Aim of the task: Reproduce all the data exactly, without pictures.

** Records supplied follows **

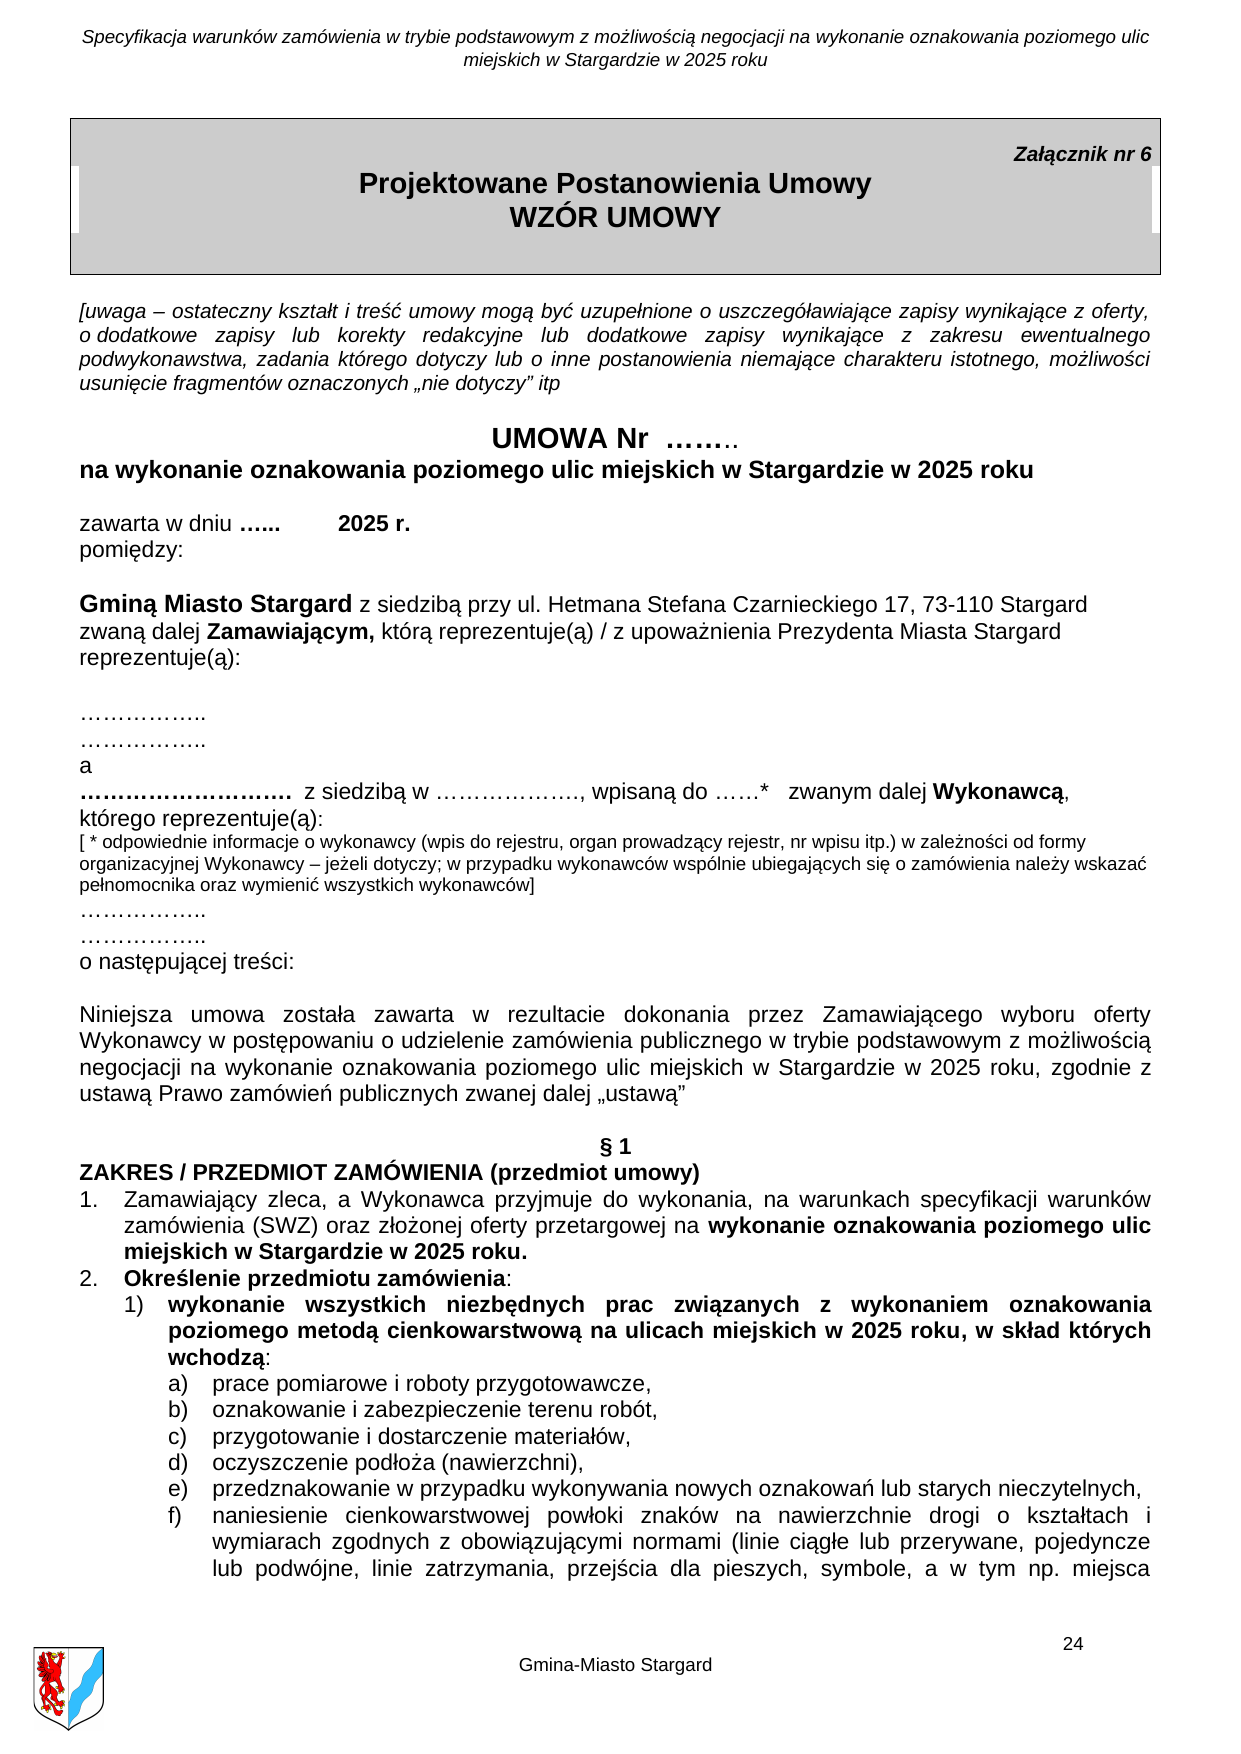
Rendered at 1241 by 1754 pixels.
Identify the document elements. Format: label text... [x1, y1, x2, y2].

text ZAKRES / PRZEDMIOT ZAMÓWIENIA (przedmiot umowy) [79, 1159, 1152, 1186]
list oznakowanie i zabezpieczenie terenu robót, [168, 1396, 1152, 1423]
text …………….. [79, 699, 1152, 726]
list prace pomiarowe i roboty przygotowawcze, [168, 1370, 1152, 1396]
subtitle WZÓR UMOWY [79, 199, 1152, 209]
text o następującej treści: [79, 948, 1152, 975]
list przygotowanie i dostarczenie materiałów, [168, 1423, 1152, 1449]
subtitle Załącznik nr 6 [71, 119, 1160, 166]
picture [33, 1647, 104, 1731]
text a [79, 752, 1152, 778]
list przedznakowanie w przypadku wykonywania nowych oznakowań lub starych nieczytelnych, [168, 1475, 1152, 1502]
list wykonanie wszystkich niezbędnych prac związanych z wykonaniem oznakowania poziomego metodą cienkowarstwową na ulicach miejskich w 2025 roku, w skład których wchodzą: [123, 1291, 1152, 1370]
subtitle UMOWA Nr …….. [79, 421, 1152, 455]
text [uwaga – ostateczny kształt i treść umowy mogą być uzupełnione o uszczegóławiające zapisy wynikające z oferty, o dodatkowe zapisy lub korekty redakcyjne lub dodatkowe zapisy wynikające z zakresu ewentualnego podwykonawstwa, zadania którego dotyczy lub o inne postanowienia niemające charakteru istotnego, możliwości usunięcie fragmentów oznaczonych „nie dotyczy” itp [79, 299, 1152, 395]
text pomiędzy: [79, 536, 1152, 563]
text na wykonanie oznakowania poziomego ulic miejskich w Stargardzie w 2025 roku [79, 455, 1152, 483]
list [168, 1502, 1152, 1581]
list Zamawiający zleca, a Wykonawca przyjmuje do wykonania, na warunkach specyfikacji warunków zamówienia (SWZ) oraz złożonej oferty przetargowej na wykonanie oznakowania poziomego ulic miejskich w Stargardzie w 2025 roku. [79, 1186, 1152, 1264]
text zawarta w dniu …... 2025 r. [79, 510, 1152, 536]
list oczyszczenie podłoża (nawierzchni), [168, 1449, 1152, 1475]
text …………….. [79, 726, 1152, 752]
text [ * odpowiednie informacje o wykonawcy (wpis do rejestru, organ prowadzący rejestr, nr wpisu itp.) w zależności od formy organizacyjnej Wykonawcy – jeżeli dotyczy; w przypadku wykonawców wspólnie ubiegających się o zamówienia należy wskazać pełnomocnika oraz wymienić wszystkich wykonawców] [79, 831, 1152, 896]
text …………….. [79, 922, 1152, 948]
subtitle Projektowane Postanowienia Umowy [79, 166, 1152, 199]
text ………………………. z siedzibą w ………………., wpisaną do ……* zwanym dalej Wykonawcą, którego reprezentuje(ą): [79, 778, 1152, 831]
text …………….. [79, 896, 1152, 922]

** End of Records supplied **

Task solution:
Rendered at 1241 by 1754 pixels.
Identify the document elements. Format: label text... [x1, y1, x2, y2].

text ZAKRES / PRZEDMIOT ZAMÓWIENIA (przedmiot umowy) [79, 1159, 1152, 1186]
list oznakowanie i zabezpieczenie terenu robót, [168, 1396, 1152, 1423]
text …………….. [79, 699, 1152, 726]
list prace pomiarowe i roboty przygotowawcze, [168, 1370, 1152, 1396]
subtitle WZÓR UMOWY [79, 199, 1152, 209]
text o następującej treści: [79, 948, 1152, 975]
list przygotowanie i dostarczenie materiałów, [168, 1423, 1152, 1449]
subtitle Załącznik nr 6 [71, 119, 1160, 166]
picture [33, 1647, 104, 1731]
text a [79, 752, 1152, 778]
list przedznakowanie w przypadku wykonywania nowych oznakowań lub starych nieczytelnych, [168, 1475, 1152, 1502]
list wykonanie wszystkich niezbędnych prac związanych z wykonaniem oznakowania poziomego metodą cienkowarstwową na ulicach miejskich w 2025 roku, w skład których wchodzą: [123, 1291, 1152, 1370]
subtitle UMOWA Nr …….. [79, 421, 1152, 455]
text [uwaga – ostateczny kształt i treść umowy mogą być uzupełnione o uszczegóławiające zapisy wynikające z oferty, o dodatkowe zapisy lub korekty redakcyjne lub dodatkowe zapisy wynikające z zakresu ewentualnego podwykonawstwa, zadania którego dotyczy lub o inne postanowienia niemające charakteru istotnego, możliwości usunięcie fragmentów oznaczonych „nie dotyczy” itp [79, 299, 1152, 395]
text pomiędzy: [79, 536, 1152, 563]
text na wykonanie oznakowania poziomego ulic miejskich w Stargardzie w 2025 roku [79, 455, 1152, 483]
list [168, 1502, 1152, 1581]
list Zamawiający zleca, a Wykonawca przyjmuje do wykonania, na warunkach specyfikacji warunków zamówienia (SWZ) oraz złożonej oferty przetargowej na wykonanie oznakowania poziomego ulic miejskich w Stargardzie w 2025 roku. [79, 1186, 1152, 1264]
text zawarta w dniu …... 2025 r. [79, 510, 1152, 536]
list oczyszczenie podłoża (nawierzchni), [168, 1449, 1152, 1475]
text …………….. [79, 726, 1152, 752]
text [ * odpowiednie informacje o wykonawcy (wpis do rejestru, organ prowadzący rejestr, nr wpisu itp.) w zależności od formy organizacyjnej Wykonawcy – jeżeli dotyczy; w przypadku wykonawców wspólnie ubiegających się o zamówienia należy wskazać pełnomocnika oraz wymienić wszystkich wykonawców] [79, 831, 1152, 896]
text …………….. [79, 922, 1152, 948]
subtitle Projektowane Postanowienia Umowy [79, 166, 1152, 199]
text ………………………. z siedzibą w ………………., wpisaną do ……* zwanym dalej Wykonawcą, którego reprezentuje(ą): [79, 778, 1152, 831]
text …………….. [79, 896, 1152, 922]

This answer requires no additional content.